L'accord comporte, également, un dispositif de prévention des conflits. Il prévoit, en effet, qu'en cas de risque "avéré" de conflit, les syndicats puissent saisir la commission du dialogue social au niveau pertinent, « qui se réunit alors dans les sept jours ». Les parties disposent, ensuite, d'un délai de deux jours pour parvenir à un accord. « Jusqu'alors, affirme Daniel Rodriguez, il fallait déposer un préavis de grève pour engager la discussion avec la direction. » Le dispositif contenu dans l'accord du 21 juin inverse la logique en faisant de la discussion un préalable. Malgré tout, les syndicats signataires restent mitigés, conscients que l'efficacité du dispositif dépendra, finalement, du rapport des forces en présence. « Il permettra d'arrêter une grève locale, mais pas une grève nationale », pronostique Nadine Capdeboscq, secrétaire nationale de la CFDT La Poste et télécom. Pour Régis Blanchot, ce dispositif constitue une « remise en cause partielle du droit de grève », et une « usine à gaz, dont l'objectif est de retarder une grève ».
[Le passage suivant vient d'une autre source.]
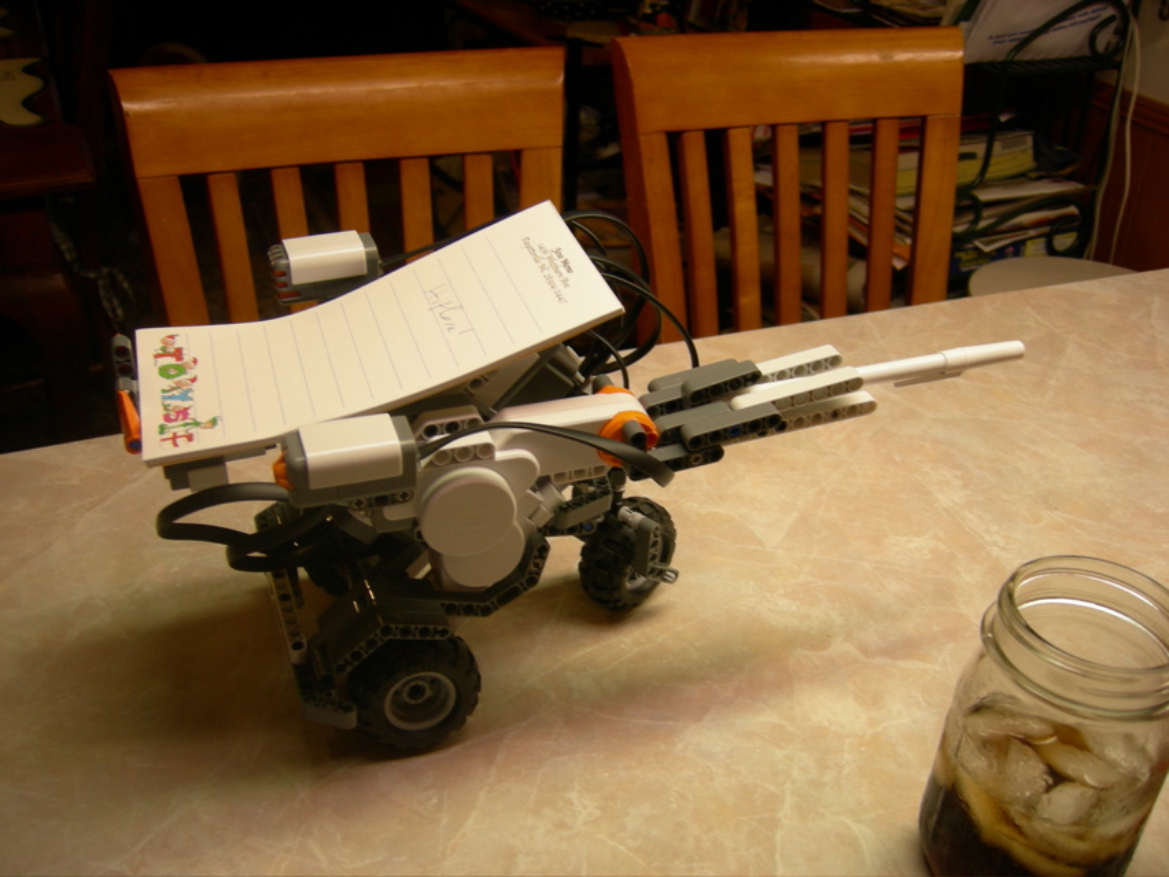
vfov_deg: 39.7
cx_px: 584
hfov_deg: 51.4
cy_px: 438
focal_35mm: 36
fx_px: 1216
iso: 64
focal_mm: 7.5
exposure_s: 1/33.4
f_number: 2.7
Ce système de prévention des conflits s'inspire de l'alarme sociale mise en place, depuis 1996, à la RATP. Dans l'entreprise de transport, l'alarme sociale avait permis de passer d'une journée de grève par agent et par an au début des années 1990, à 0,2 en 2001, et de 1 000 préavis annuels à 300 (voir Entreprise & Carrières n° 604). La direction de La Poste ne se risque pas à des pronostics chiffrés sur l'efficacité de son dispositif. Celui-ci doit beaucoup, bien évidemment, à Jean-Paul Bailly, qui fut le président de la RATP avant de devenir celui de La Poste. Ce dernier est, d'ailleurs, associé à la réflexion, lancée au mois de février dernier par le ministère des Transports, sur la "continuité du service public dans les transports terrestres". Dans son cadre, le ministre des Transports, Gilles de Robien, a enjoint les partenaires sociaux des entreprises de transport public de mettre en place des dispositifs d'alarme sociale, avant qu'une loi ne s'en charge. Certes, La Poste n'est pas concernée par cette démarche. Il n'en reste pas moins qu'en se dotant d'un droit d'opposition et d'une alarme sociale, l'entreprise se trouve en situation d'expérimenter deux dispositifs chers au gouvernement.

L'essentiel

1 Afin de renforcer le dialogue social, La Poste a signé, le 21 juin 2004, un accord créant un droit d'opposition majoritaire, un dispositif de prévention des conflits, et des instances de concertation décentralisées.

2 Le droit d'opposition change les règles du jeu du dialogue social en mettant un ou des syndicats majoritaires en position de bloquer un accord, mais aussi, le cas échéant, de devoir se justifier. La direction espère, ainsi, responsabiliser ses interlocuteurs syndicaux.

3 Ces nouvelles règles ont été testées dès le 7 juillet dernier, lors de la signature de deux accords sur les salaires.

Un dialogue social décentralisé

Pour s'adapter à sa nouvelle organisation par métiers (grand public, courrier et colis), La Poste a créé un nouveau niveau de "concertation et d'information" décentralisé. Les Commissions de dialogue social de la Poste (CDSP) sont mises en place au niveau des trois métiers et au niveau territorial. Elles se réunissent au moins quatre fois par an, et à chaque fois que les syndicats ou la direction le demandent. Elles jouent, enfin, un rôle central dans le dispositif de prévention des conflits.

Les syndicats signataires étaient très demandeurs des CDSP. Ainsi, la CFDT avait conditionné sa signature à leur création. Pour Nadine Capdeboscq, de la CFDT, « c'est au niveau local que les salariés verront le mieux le résultat de notre travail de négociation ». Les syndicats signataires souhaitaient également, et ont obtenu, que l'existence de ce niveau de négociation soit gravée dans le marbre de la loi de régulation postale, qui devrait passer à l'Assemblée en octobre.

Pour Sud-PTT, cette décentralisation du dialogue social présente des risques pour l'unité de gestion de La Poste, et « apparaît comme dangereuse au moment où l'on parle de filialisation ».

LA POSTE

Effectifs : 288 820 équivalents temps plein (200 760 fonctionnaires et 88 060 salariés de droit privé).

Nombre d'établissements : 17 000 points de contact ; 3 000 centres de traitement et centres de distribution.

Chiffre d'affaires 2003 : 18,04 milliards d'euros.